BVRLA predicts prosperous 2018

Next year is predicted to be one of prosperity and opportunity for the UK vehicle rental and leasing industry, according to a report published by the BVRLA.

Despite gloomy predictions from elsewhere in the industry, the BVRLA’s 2018 Industry Outlook Report is upbeat.

BVRLA chief executive, Gerry Keaney said, ‘Our industry sees an opportunity to place itself at the centre of an increasingly fast-moving world of new automotive technology and mobility services. This week the government published an Industrial Strategy outlining its ambition to see the UK become the world’s most innovative nation by 2030. Our industry will help deliver this by embracing new technologies, not only relating to vehicle design and build, but also the way we interact with customers, operate fleets and use data.
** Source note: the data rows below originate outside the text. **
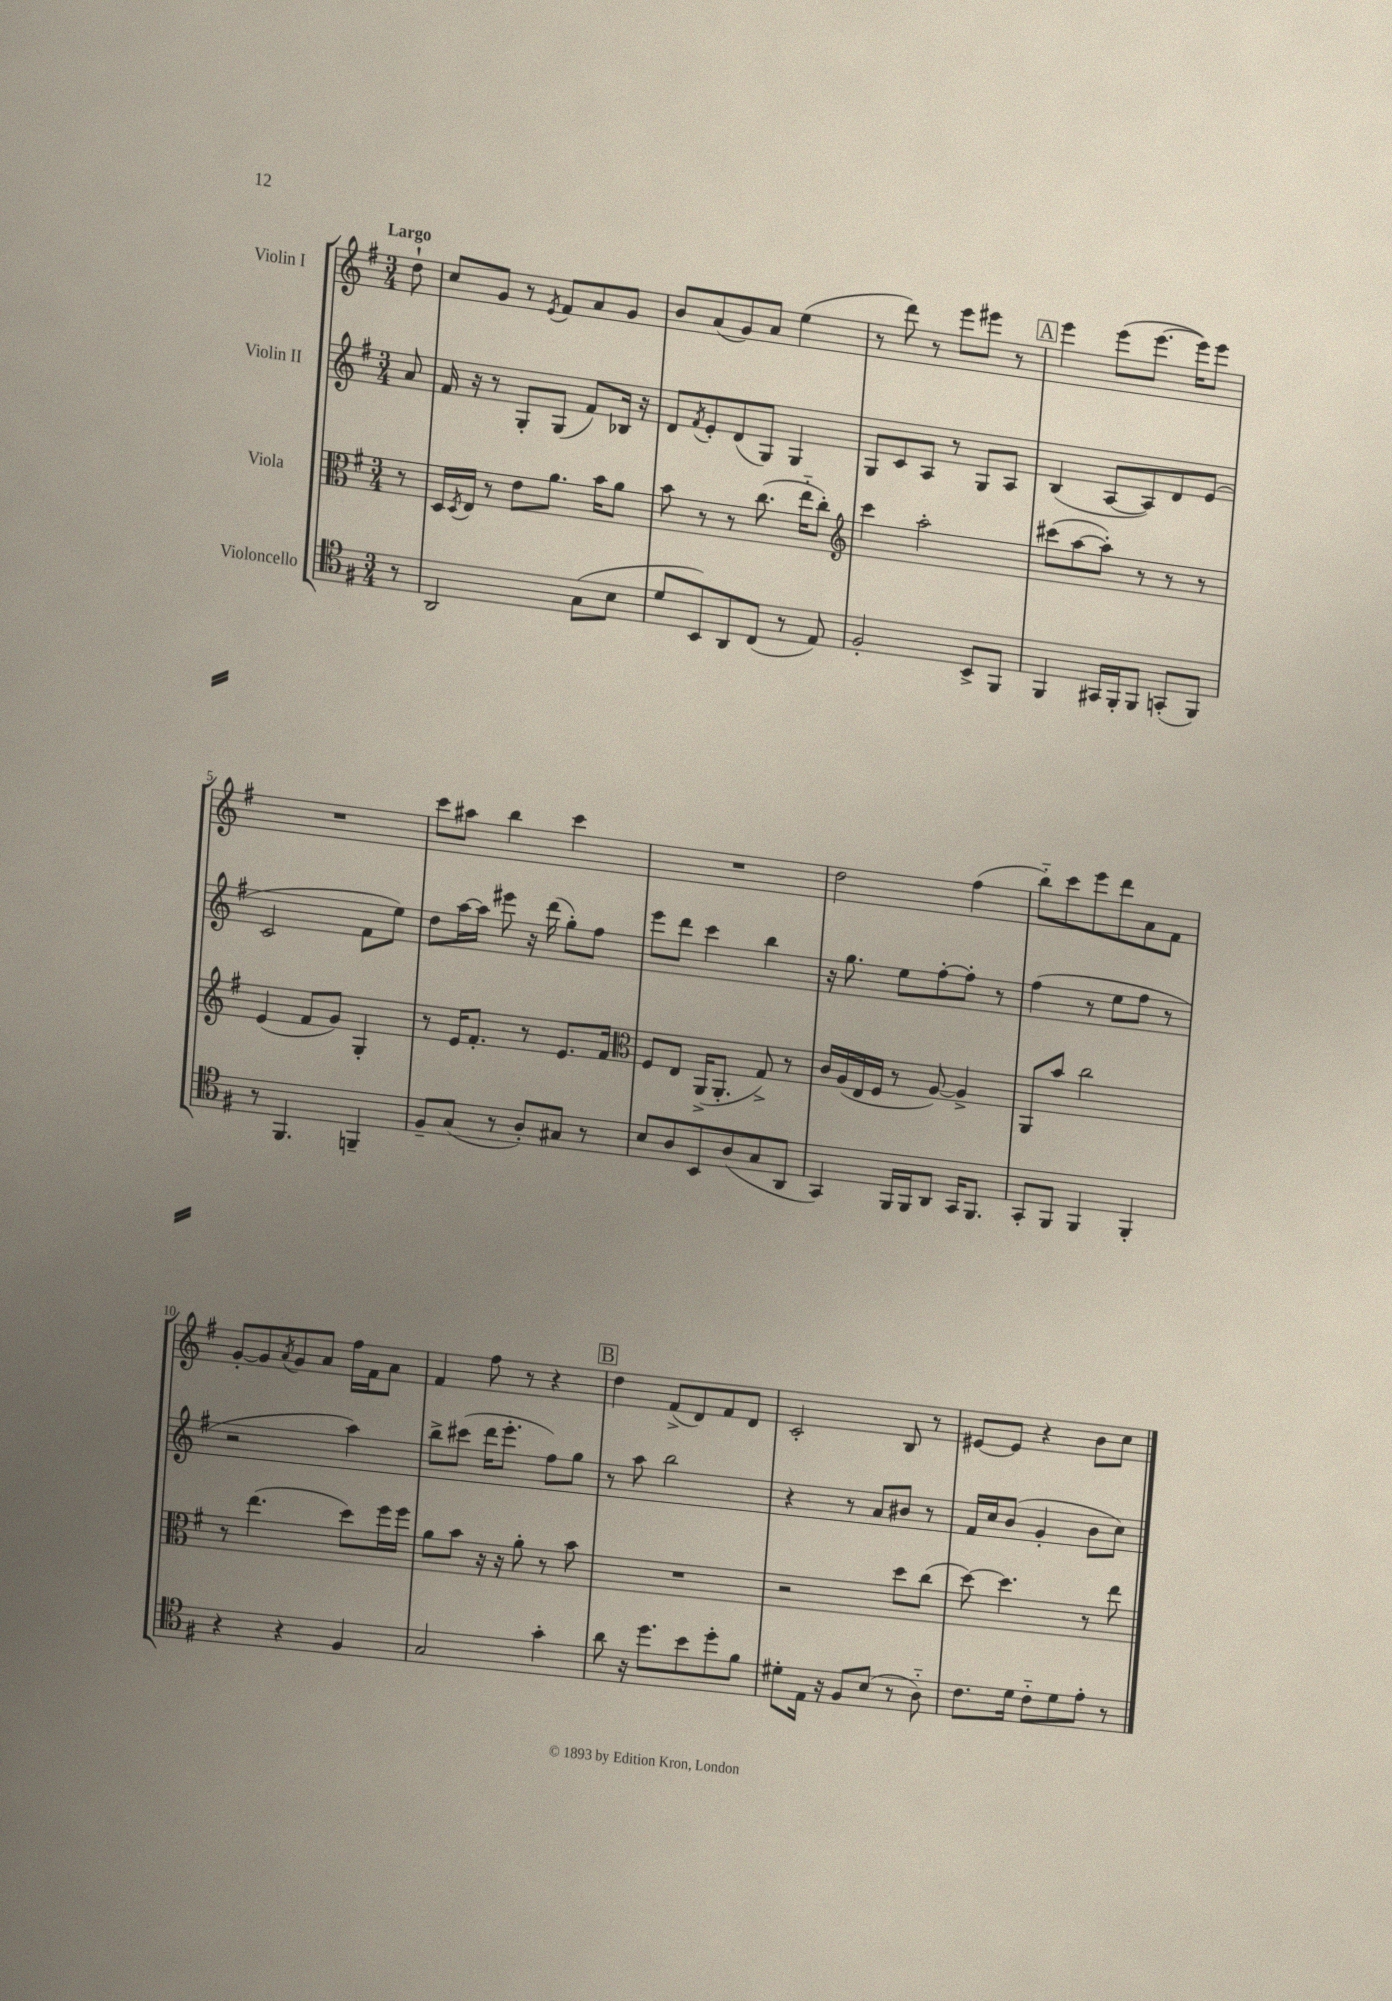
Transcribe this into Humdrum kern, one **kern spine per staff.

**kern	**kern	**kern	**kern
*staff4	*staff3	*staff2	*staff1
*clefC4	*clefC3	*clefG2	*clefG2
*k[f#]	*k[f#]	*k[f#]	*k[f#]
*M3/4	*M3/4	*M3/4	*M3/4
8r	8r	8a/	8dd`\
=	=	=	=
2AA/	16D/LL	16f#/	8cc/L
.	8qD/	.	.
.	16E/JJ	16r	.
.	8r	8r	8g/J
.	8e\L	8G'/L	8r
.	.	.	8qe/
.	8.a\J	(8G/J	8f#/L
(8G\L	.	8f#/L)	8a/
.	16b\LK	.	.
8B\J	8a\J	16B-/Jk	8g/J
.	.	16r	.
=	=	=	=
8d/L	8b\	8d/L	8b/L
.	.	8qf#/	.
8BB/)	8r	8e'/	(8a/
8AA/	8r	(8d/	8g/)
(8C/J	(8.cc\	8G/J)	8a/J
8r	.	4G/	(4ee\
.	16ee'~\LK	.	.
8E/)	8cc'\J)	.	.
=	=	=	=
*	*clefG2	*	*
2F#'/	4ccc\	8G/L	8r
.	.	8c/	8ddd\)
.	2aa'\	8A/J	8r
.	.	8r	8eee\L
8BB^/L	.	8G/L	8eee#\J
8FF#/J	.	8A/J	8r
=	=	=	=
4FF#/	(8ccc#\L	(4B/	4eee\
.	[8aa\	.	.
16GG#/LL	8aa'\]J)	[8A/L	(8eee\L
16FF#'/J	.	.	.
8FF#/J	8r	8A/])	[8.eee\J
(8GG'/L	8r	8d/	.
.	.	.	16eee\]LK)
8FF#/J)	8r	(8e/J	8eee\J
=	=	=	=
8r	(4e/	2c/	2.r
4.FF#/	.	.	.
.	8f#/L	.	.
.	8g/J)	.	.
4FF~/	4G'/	8f#\L	.
.	.	8ee\J)	.
=	=	=	=
8F#~/L	8r	8dd\L	8ccc\L
(8G/J	16e/LK	[16aa\L	8aa#\J
.	8.f#'/J	16aa\]JJ	.
8r	.	8eee#\	4bb\
8A'/L)	8r	16r	.
.	.	(16ddd\	.
8G#/J	8.e/L	8gg'\L)	4ccc\
8r	.	8ff#\J	.
.	16f#/Jk	.	.
=	=	=	=
*	*clefC3	*	*
8B/L	8F#/L	8eee\L	2.r
8A/	8E/J	8ddd\J	.
8BB/	(16AA^/LK	4ccc\	.
.	8.AA'/J	.	.
(8A/	.	.	.
8G/	8G^/)	4bb\	.
8AA/J	8r	.	.
=	=	=	=
4GG/)	16c/LL	16r	2dd\
.	(16A/	8.gg\	.
.	16E/	.	.
.	16F#/JJ	.	.
16FF#/LL	8r	8ee\L	.
16FF#/J	.	.	.
8AA/J	[8A/)	[8ff#'\	.
16GG/LK	4A^/]	8ff#'\]J	(4ff#\
8.FF#/J	.	.	.
.	.	8r	.
=	=	=	=
8GG'/L	8AA/L	(4ff#\	8bb'~\L)
8FF#/J	8b/J	.	8ccc\
4FF#/	2cc\	8r	8eee\
.	.	8ee\L	8ddd\
4FF#'/	.	8ff#\J	8a\
.	.	8r	8f#\J
=	=	=	=
4r	8r	2r	[8g'/L
.	(4.ee\	.	8g/]
.	.	.	8qa/
4r	.	.	8g/
.	.	.	8a/J
4F#/	8dd\L)	4aa\)	16ff#\LL
.	.	.	16f#\J
.	16ff#\L	.	8a\J
.	16ff#\JJ	.	.
=	=	=	=
2G/	8a\L	8bb^\L	4f#/
.	8b\J	(8ccc#\J	.
.	16r	16ddd\LK	8ff#\
.	16r	8.eee'\J	.
.	8a'\	.	8r
4g'\	8r	8ff#\L)	4r
.	8b\	8gg\J	.
=	=	=	=
8a\	2.r	8r	4dd\
16r	.	8aa\	.
8.dd\L	.	.	.
.	.	2bb\	(8f#^/L
8b\	.	.	8d/)
8dd'\	.	.	8f#/
8f#\J	.	.	8d/J
=	=	=	=
8d#'\L	2r	4r	2c'/
16E\Jk	.	.	.
16r	.	.	.
8F#/L	.	8r	.
(8B/J	.	8a/L	.
8r	8dd\L	8b#/J	8B/
8A'~\)	(8cc\J	8r	8r
=	=	=	=
8.c\L	[8dd\)	16f#/LL	[8e#/L
.	.	16cc/J	.
.	4.dd\]	(8b/J	8e#/]J
16d\Jk	.	.	.
8c'~\L	.	4g'/	4r
8d\	.	.	.
8e'\J	8r	8b\L	8b\L
8r	8ee\	8cc\J)	8cc\J
==	==	==	==
*-	*-	*-	*-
‘Next year will bring a lot of change and as an increasing number of customers move from vehicle ownership to usership, our members will be ready to meet their needs; providing the expertise to guide customers and businesses to the right transport solution, considering affordability, sustainability and cost-effectiveness.

‘BVRLA members know their customers, understand their products and are experts in combining the two in the safest, most sustainable and cost-effective way. This is why they are now collectively responsible for almost five million vehicles– that’s one in eight cars, one in five vans and one in five trucks licensed on UK roads.’
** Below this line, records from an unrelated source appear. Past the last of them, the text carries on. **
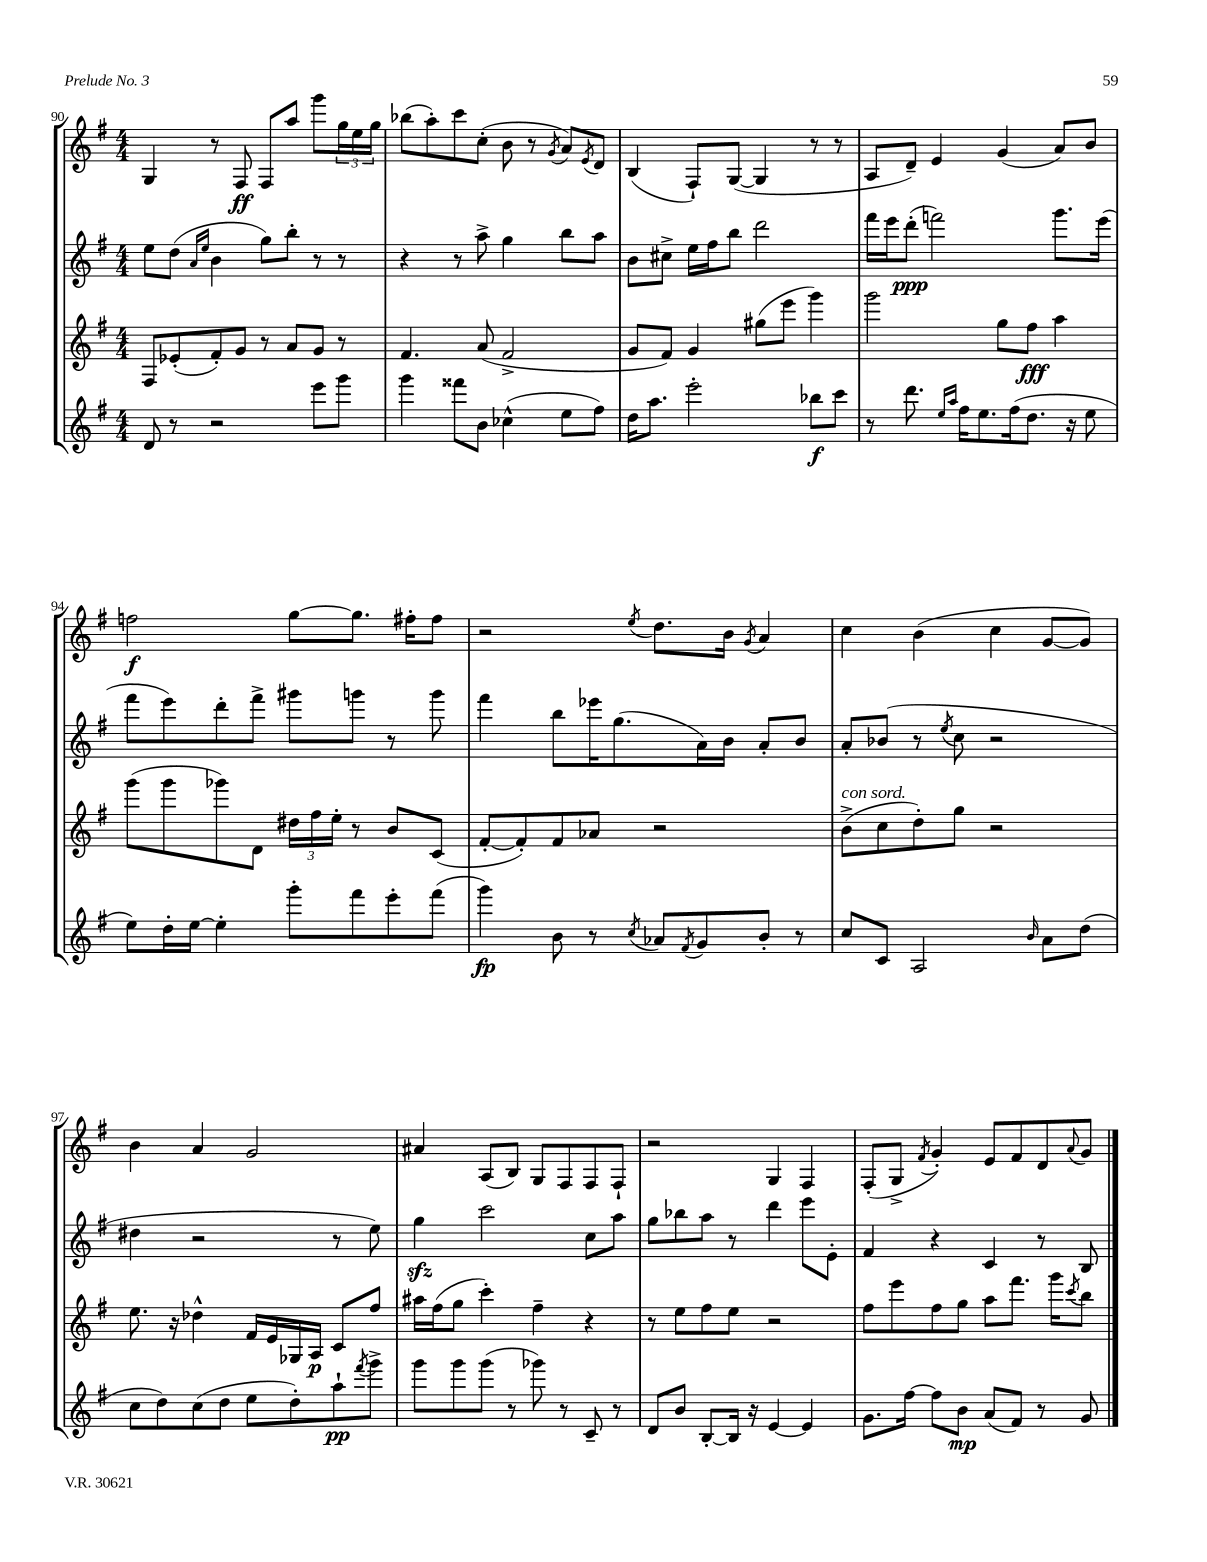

**kern	**dynam	**kern	**dynam	**kern	**dynam	**kern	**dynam
*part4	*part4	*part3	*part3	*part2	*part2	*part1	*part1
*staff4	*staff4	*staff3	*staff3	*staff2	*staff2	*staff1	*staff1
*clefG2	*	*clefG2	*	*clefG2	*	*clefG2	*
*k[f#]	*	*k[f#]	*	*k[f#]	*	*k[f#]	*
*M4/4	*	*M4/4	*	*M4/4	*	*M4/4	*
=90	=90	=90	=90	=90	=90	=90	=90
8d/	.	8F#/L	.	8ee\L	.	4G/	.
8r	.	(8e-X'/	.	(8dd\J	.	.	.
.	.	.	.	16qqa/LL	.	.	.
.	.	.	.	16qqee/JJ	.	.	.
2r	.	8f#'/)	.	4b\	.	8r	.
.	.	8g/J	.	.	.	8F#/	ff
.	.	8r	.	8gg\L)	.	8F#/L	.
.	.	8a/L	.	8bb'\J	.	8aa/J	.
8eee\L	.	8g/J	.	8r	.	8ggg\L	.
8ggg\J	.	8r	.	8r	.	24gg\L	.
.	.	.	.	.	.	24ee\	.
.	.	.	.	.	.	24gg\JJ	.
=91	=91	=91	=91	=91	=91	=91	=91
4ggg\	.	4.f#/	.	4r	.	(8bb-X\L	.
.	.	.	.	.	.	8aa'\)	.
8fff##X\L	.	.	.	8r	.	8ccc\	.
8b\J	.	(8a/	.	8aa^\	.	(8cc'\J	.
(4cc-X^^\	.	2f#^/	.	4gg\	.	8b\	.
.	.	.	.	.	.	8r	.
.	.	.	.	.	.	8qg/	.
8ee\L	.	.	.	8bb\L	.	8a/L)	.
.	.	.	.	.	.	8qe/	.
8ff#\J)	.	.	.	8aa\J	.	8d/J	.
=92	=92	=92	=92	=92	=92	=92	=92
16dd\KL	.	8g/L	.	8b\L	.	(4B/	.
8.aa\J	.	.	.	.	.	.	.
.	.	8f#/J)	.	8cc#X^\J	.	.	.
2eee'\	.	4g/	.	16ee\LL	.	8F#`/L)	.
.	.	.	.	16ff#\J	.	.	.
.	.	.	.	8bb\J	.	([8G/J	.
.	.	(8gg#X\L	.	2ddd\	.	4G/]	.
.	.	8eee\J	.	.	.	.	.
8bb-X\L	f	4ggg\)	.	.	.	8r	.
8ccc\J	.	.	.	.	.	8r	.
=93	=93	=93	=93	=93	=93	=93	=93
8r	.	2ggg\	.	16fff#\LL	.	8A/L	.
.	.	.	.	16eee\J	.	.	.
8.ddd\	.	.	.	(8ddd'\J	ppp	8d~/J)	.
.	.	.	.	2fffn\)	.	4e/	.
16qqee/LL	.	.	.	.	.	.	.
16qqaa/JJ	.	.	.	.	.	.	.
16ff#\KL	.	.	.	.	.	.	.
8.ee\	.	.	.	.	.	.	.
.	.	8gg\L	.	.	.	(4g/	.
(16ff#\k	.	.	.	.	.	.	.
8.dd\J	.	8ff#\J	fff	.	.	.	.
.	.	4aa\	.	8.ggg\L	.	8a/L)	.
16r	.	.	.	.	.	.	.
8ee\	.	.	.	.	.	8b/J	.
.	.	.	.	(16eee\Jk	.	.	.
!!LO:LB:g=z
=94	=94	=94	=94	=94	=94	=94	=94
8ee\L)	.	(8ggg\L	.	8fff#\L	.	2ffn\	f
16dd'\L	.	8ggg\	.	8eee\)	.	.	.
[16ee\JJ	.	.	.	.	.	.	.
4ee'\]	.	8ggg-X\)	.	8ddd'\	.	.	.
.	.	8d\J	.	8fff#^\J	.	.	.
8ggg'\L	.	24dd#X\LL	.	8ggg#X\L	.	[8gg\L	.
.	.	24ff#\	.	.	.	.	.
.	.	24ee'\JJ	.	.	.	.	.
8fff#\	.	8r	.	8gggn\J	.	8.gg\J]	.
8eee'\	.	8b/L	.	8r	.	.	.
.	.	.	.	.	.	16ff#X'\KL	.
(8fff#\J	.	(8c/J	.	8ggg\	.	8ff#\J	.
=95	=95	=95	=95	=95	=95	=95	=95
4ggg\)	fp	[8f#'/L	.	4fff#\	.	2r	.
.	.	8f#'/])	.	.	.	.	.
8b\	.	8f#/	.	8bb\L	.	.	.
8r	.	8a-X/J	.	16eee-X\K	.	.	.
.	.	.	.	(8.gg\	.	.	.
8qcc/	.	.	.	.	.	8qee/	.
8a-X/L	.	2r	.	.	.	8.dd\L	.
8qf#/	.	.	.	.	.	.	.
8g/	.	.	.	16a\L)	.	.	.
.	.	.	.	16b\JJ	.	16b\Jk	.
.	.	.	.	.	.	8qg/	.
8b'/J	.	.	.	8a'/L	.	4a/	.
8r	.	.	.	8b/J	.	.	.
=96	=96	=96	=96	=96	=96	=96	=96
!	!	!LO:TX:a:i:t=con sord.	!	!	!	!	!
8cc/L	.	(8b^\L	.	8a'/L	.	4cc\	.
8c/J	.	8cc\	.	(8b-X/J	.	.	.
2A/	.	8dd'\)	.	8r	.	(4b\	.
.	.	.	.	8qee/	.	.	.
.	.	8gg\J	.	8cc\	.	.	.
.	.	2r	.	2r	.	4cc\	.
16qqb/	.	.	.	.	.	.	.
8a\L	.	.	.	.	.	[8g/L	.
(8dd\J	.	.	.	.	.	8g/J])	.
!!LO:LB:g=z
=97	=97	=97	=97	=97	=97	=97	=97
8cc\L	.	8.ee\	.	4dd#X\	.	4b\	.
8dd\)	.	.	.	.	.	.	.
.	.	16r	.	.	.	.	.
(8cc\	.	4dd-X^^\	.	2r	.	4a/	.
8dd\J	.	.	.	.	.	.	.
8ee\L	.	16f#/LL	.	.	.	2g/	.
.	.	16e/	.	.	.	.	.
8dd'\)	.	16G-X/	.	.	.	.	.
.	.	16A/JJ	p	.	.	.	.
8aa`\	pp	8c/L	.	8r	.	.	.
8qfff#/	.	.	.	.	.	.	.
8ggg^\J	.	8ff#/J	.	8ee\)	.	.	.
=98	=98	=98	=98	=98	=98	=98	=98
8ggg\L	.	16aa#X\LL	.	4ggzz\	.	4a#X/	.
.	.	(16ff#\J	.	.	.	.	.
8ggg\	.	8gg\J	.	.	.	.	.
(8ggg\J	.	4ccc'\)	.	2ccc\	.	(8A/L	.
8r	.	.	.	.	.	8B/J)	.
8ggg-X\)	.	4ff#~\	.	.	.	8G/L	.
8r	.	.	.	.	.	8F#/	.
8c~/	.	4r	.	8cc\L	.	8F#/	.
8r	.	.	.	8aa\J	.	8F#`/J	.
=99	=99	=99	=99	=99	=99	=99	=99
8d/L	.	8r	.	8gg\L	.	2r	.
8b/J	.	8ee\L	.	8bb-X\	.	.	.
[8B'/L	.	8ff#\	.	8aa\J	.	.	.
16B/Jk]	.	8ee\J	.	8r	.	.	.
16r	.	.	.	.	.	.	.
[4e/	.	2r	.	4ddd\	.	4G/	.
4e/]	.	.	.	8eee\L	.	4F#/	.
.	.	.	.	8e'\J	.	.	.
=100	=100	=100	=100	=100	=100	=100	=100
8.g\L	.	8ff#\L	.	4f#/	.	(8F#'/L	.
.	.	8eee\	.	.	.	8G^/J	.
[16ff#\Jk	.	.	.	.	.	.	.
.	.	.	.	.	.	8qf#/	.
8ff#\L]	.	8ff#\	.	4r	.	4g'/)	.
8b\J	mp	8gg\J	.	.	.	.	.
(8a/L	.	8aa\L	.	4c/	.	8e/L	.
8f#/J)	.	8.fff#\J	.	.	.	8f#/	.
8r	.	.	.	8r	.	8d/	.
.	.	16ggg\KL	.	.	.	.	.
.	.	8qccc/	.	.	.	8qqa/	.
8g/	.	8bb\J	.	8B/	.	8g/J	.
==	==	==	==	==	==	==	==
*-	*-	*-	*-	*-	*-	*-	*-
The BVRLA report provides a collective industry view on eight key subject areas.

Digitisation – More investment is being made in the customer-facing elements of the business to provide a personal service that delivers brand loyalty. Digital services will require ongoing investment to harness every opportunity.

Air quality and emissions – Diesel dominance of the commercial vehicle market will not change yet. Uncertainties around air quality measures will drive more people towards renting and leasing. 2018 will be the year of the in-depth fleet review.

Personal leasing – Personal leasing will continue to nibble away at the ‘perk’ company car market and demand for grey fleet management is set to grow. PCP will remain under the spotlight.

Connected vehicles and data – We will see ‘connected consolidation’ as companies get to grips with GDPR compliance and agree terms for working with vehicle and driver data. Operators will increasingly rely on ‘brought-in’ rather than ‘built-in’ connectivity using smartphone apps and dashcams.

Mobility services – App-delivered, dealership-based car rental is coming. New technology, electrification and corporate demand will drive a 20% increase in the car club fleet. Although integrated mobility as a service won’t take off on 2018, the range of individual mobility services on offer will grow.

Electric vehicles – Hybrids will dominate EV registrations and improvements in real-world MPG and CO2 will make them an attractive alternative to diesel. We don’t expect to see EV growth in the commercial vehicle market. 2018 will not be a ‘breakthrough’ year for plug-in vehicles.

Advanced Driver Assistance Systems – ADAS re-calibration will become a headache for fleet operators. The independent repair and maintenance market will struggle to meet the demands of an increasingly complex range of vehicles.

Commercial vehicles – The CV market will continue to polarize between firms working with HGVs and LCVs. Rising use of safety technology will avert the need for regulation of the LCV market. There will be growing concerns around the risk profile of a new generation of self-employed, ‘gig-economy’ van drivers.